__ФРАГМЕНТ ТЕКСТА__
_ _ _ _ _ _ _
Главный герой повести, Иван Иванович, по его «деликатности в поступках» и «благопристойности» представляет собой как бы будущего помещика Манилова в первом томе «Мертвых душ». Однако «бездною тонкости» в «познании света» все благочестие героя и ограничивается. Свое замечание об образцовом исполнении Иваном Ивановичем «долга христианского» рассказчик сопровождает тут же — не без глубокой иронии — упоминанием о детях ключницы Гапки — здоровой девки, «с свежими икрами и щеками». «А какой богомольный человек Иван Иванович!» — восклицает далее рассказчик. Эта «богомольность» героя тут же и «доказывается» разговором его с нищей: «Чего же ты стоишь? ведь я тебя не бью!» Речь, очевидно, опять идет о неисполнении героем, бывшим семинаристом и «поповичем», заповедей, которые ему, «человеку ученому», должны быть хорошо известны: «Если брат и сестра наги и не имеют дневного пропитания, а кто-нибудь из вас скажет им: “идите с миром, грейтесь и питайтесь”, но не даст им потребного для тела: что пользы? Так и вера, если не имеет дел, мертва сама по себе» (Иак. 2, 15–17). Этой чертой Ивана Ивановича Гоголь как бы сравнивает его с другими своими героями. Так, например, на любовь к нищим старосветской помещицы Пульхерии Ивановны указывает, очевидно, то «множество народа всякого звания», что, по замечанию рассказчика, собралось на ее похоронах. (Говоря о похоронах Афанасия Ивановича, рассказчик в свою очередь замечает: «Гостей было меньше на похоронах, но простого народу и нищих было такое же множество».) Об упомянутых вероятных прототипах гоголевских героев — миргородских старичках Бровковых — С. В. Скалой, в частности, вспоминала: «Они жили положительно только для добра… Никто в городе не запомнит таких трогательных похорон, какие были устроены старушке-покойнице… Дом и двор их до того были наполнены плачущими и облагодетельствованными ею людьми, что стороннему человеку трудно было добраться до ее гроба» (Воспоминания С. В. Скалой, С. 355–356).
В «Размышлениях о Божественной Литургии» Гоголь писал: «…Задолжали мы Самому Творцу в лице братий наших, Который ежедневно и ежеминутно в образе их протягивает нам руку Свою, надрывающим всю душу воплем умоляя о милости и милосердии». Сам Гоголь с детства был воспитан так, что, по свидетельству его дядьки Семена (Симона) Стокозы, жившего при нем в Нежине, готов был даже отказаться от лакомств (до которых был «большой охотник»), чтобы помочь бедному. Как писала мать Гоголя Мария Ивановна 23 ноября 1830 года к своему родственнику А. А. Трощинскому, старик Симон «по секрету» рассказывал ей, как деньги, присылаемые ею сыну к праздникам на конфеты, юный Гоголь часто, «когда не успеет еще купить и встретится ему бедный», раздавал нищим. «…Так и старается, — сообщал наблюдательный дядька, — как бы увильнуть от меня и отдать ему свои деньги, думая, что я не видал… Не давайте ему денег; пропадут ни за что» (<Ореус И И.> Дмитрий Прокофьевич Трощинский. 1734–1829 // Русская Старина. 1882. № 6. С. 676).
_ _ _ _ _ _ _
(Задания на интерпретацию диаграмм)
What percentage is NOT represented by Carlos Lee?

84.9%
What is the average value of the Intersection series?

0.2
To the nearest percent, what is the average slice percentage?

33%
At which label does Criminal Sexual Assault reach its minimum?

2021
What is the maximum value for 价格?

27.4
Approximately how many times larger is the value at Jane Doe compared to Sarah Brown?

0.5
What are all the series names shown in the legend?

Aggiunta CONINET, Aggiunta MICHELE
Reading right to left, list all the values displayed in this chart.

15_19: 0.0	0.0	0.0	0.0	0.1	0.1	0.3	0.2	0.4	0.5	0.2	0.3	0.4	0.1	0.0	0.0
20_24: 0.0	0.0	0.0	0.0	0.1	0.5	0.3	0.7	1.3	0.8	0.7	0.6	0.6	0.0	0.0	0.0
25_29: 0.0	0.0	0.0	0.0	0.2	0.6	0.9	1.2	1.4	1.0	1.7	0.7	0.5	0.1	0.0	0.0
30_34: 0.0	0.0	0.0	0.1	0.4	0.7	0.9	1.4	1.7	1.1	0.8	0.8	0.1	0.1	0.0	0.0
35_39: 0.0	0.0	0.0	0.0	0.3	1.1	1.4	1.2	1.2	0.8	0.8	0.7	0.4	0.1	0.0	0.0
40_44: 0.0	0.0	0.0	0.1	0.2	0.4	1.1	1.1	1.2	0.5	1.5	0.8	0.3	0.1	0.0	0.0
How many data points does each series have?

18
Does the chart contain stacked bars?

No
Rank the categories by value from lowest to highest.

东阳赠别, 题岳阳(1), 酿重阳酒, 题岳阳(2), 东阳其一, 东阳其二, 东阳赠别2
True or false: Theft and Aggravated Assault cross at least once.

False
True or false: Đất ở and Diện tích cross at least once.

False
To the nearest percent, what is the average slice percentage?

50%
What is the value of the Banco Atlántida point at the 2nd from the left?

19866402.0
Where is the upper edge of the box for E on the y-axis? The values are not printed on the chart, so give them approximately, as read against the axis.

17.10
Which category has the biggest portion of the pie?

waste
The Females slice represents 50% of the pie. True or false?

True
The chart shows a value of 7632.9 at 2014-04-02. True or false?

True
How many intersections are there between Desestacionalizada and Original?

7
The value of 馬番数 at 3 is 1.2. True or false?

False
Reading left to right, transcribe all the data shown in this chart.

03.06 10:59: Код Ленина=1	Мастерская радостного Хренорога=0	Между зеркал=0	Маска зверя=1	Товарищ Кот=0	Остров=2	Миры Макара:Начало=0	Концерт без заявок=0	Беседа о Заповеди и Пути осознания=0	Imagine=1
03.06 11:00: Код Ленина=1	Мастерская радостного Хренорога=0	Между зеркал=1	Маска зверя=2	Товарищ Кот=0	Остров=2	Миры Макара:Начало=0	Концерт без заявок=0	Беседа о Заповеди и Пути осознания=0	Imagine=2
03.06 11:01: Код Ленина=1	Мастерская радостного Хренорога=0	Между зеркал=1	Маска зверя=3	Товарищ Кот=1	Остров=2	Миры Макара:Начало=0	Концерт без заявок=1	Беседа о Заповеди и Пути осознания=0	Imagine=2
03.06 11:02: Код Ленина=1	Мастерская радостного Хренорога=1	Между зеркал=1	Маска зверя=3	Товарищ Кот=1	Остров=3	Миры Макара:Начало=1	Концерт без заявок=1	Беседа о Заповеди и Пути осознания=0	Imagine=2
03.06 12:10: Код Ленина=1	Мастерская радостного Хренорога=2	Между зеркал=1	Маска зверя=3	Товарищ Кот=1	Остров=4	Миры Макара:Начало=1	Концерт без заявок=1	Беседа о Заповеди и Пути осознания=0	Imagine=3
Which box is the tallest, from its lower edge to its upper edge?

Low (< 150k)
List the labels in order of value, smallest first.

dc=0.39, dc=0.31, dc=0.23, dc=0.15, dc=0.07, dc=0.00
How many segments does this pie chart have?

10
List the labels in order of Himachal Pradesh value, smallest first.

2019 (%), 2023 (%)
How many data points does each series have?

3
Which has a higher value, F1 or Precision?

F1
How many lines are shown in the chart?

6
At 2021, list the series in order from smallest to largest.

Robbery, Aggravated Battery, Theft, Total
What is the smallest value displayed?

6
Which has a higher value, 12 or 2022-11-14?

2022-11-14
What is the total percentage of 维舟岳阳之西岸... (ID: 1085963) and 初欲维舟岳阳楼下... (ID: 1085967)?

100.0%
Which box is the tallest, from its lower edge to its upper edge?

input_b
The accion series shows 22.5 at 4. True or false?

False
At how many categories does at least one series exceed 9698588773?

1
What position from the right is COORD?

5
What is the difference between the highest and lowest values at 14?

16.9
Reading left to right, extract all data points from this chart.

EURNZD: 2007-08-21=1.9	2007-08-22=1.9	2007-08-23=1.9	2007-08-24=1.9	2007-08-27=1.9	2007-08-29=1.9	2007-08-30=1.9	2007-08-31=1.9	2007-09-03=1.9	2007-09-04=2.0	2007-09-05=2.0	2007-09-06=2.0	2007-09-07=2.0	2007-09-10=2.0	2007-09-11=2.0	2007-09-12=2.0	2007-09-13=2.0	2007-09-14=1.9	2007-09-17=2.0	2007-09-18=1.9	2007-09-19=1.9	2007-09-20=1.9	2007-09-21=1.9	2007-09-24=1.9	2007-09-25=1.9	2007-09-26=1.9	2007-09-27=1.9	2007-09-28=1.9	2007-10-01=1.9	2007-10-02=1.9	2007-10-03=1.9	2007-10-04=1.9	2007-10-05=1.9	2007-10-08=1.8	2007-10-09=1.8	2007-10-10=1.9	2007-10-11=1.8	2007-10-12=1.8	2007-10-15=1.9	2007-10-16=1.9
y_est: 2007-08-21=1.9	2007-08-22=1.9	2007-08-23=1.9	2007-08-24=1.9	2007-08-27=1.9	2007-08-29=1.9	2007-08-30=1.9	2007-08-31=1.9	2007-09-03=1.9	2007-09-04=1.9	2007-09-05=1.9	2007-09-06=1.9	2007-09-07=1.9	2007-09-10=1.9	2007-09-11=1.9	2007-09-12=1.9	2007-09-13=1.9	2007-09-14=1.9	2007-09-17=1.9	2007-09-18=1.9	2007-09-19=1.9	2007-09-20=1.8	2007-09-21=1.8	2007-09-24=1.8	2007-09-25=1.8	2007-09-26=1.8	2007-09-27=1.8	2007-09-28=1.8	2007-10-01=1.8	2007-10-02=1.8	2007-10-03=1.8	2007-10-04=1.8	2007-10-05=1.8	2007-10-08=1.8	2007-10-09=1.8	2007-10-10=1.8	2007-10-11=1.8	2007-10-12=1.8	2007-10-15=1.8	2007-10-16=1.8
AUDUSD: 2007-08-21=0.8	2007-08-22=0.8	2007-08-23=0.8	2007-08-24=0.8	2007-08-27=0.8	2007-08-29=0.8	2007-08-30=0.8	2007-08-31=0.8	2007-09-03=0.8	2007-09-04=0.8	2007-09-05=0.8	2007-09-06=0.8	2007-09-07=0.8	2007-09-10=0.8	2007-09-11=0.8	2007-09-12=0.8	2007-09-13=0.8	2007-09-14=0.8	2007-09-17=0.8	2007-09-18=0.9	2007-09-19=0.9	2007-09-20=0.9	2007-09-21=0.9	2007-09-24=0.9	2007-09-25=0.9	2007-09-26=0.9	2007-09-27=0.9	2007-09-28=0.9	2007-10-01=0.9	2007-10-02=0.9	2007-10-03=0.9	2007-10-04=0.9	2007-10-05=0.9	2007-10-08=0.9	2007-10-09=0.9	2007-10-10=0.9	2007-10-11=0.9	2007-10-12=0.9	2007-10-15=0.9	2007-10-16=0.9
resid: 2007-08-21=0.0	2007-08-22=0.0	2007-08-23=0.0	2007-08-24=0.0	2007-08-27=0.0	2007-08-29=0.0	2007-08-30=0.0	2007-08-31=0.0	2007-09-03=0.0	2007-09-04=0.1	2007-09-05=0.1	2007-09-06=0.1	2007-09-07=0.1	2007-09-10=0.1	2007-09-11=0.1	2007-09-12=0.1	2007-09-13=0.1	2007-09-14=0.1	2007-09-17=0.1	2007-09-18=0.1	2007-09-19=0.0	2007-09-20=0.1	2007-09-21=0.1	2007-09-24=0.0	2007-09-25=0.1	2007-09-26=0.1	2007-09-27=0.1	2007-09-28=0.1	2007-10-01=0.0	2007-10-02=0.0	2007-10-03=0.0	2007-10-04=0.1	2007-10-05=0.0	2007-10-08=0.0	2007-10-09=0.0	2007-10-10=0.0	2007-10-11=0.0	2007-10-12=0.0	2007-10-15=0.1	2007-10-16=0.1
_ _ _ _ _ _ _
__ТРЕБОВАНИЕ__
Проверьте, соответствуют ли фрагменту о Гоголе утверждения (а), (б) и (в). Для каждого ответьте «да» или «нет» и дословно процитируйте решающие слова фрагмента.
(а) Мать Гоголя писала А. А. Трощинскому 23 ноября 1830 года.
(б) На похоронах Афанасия Ивановича гостей было больше, чем на похоронах Пульхерии Ивановны.
(в) Дядька Семен советовал не давать юному Гоголю денег.

__РЕЗУЛЬТАТ ВЫПОЛНЕНИЯ__
(а) Да: «Как писала мать Гоголя Мария Ивановна 23 ноября 1830 года к своему родственнику А. А. Трощинскому».
(б) Нет: «Гостей было меньше на похоронах».
(в) Да: «Не давайте ему денег; пропадут ни за что».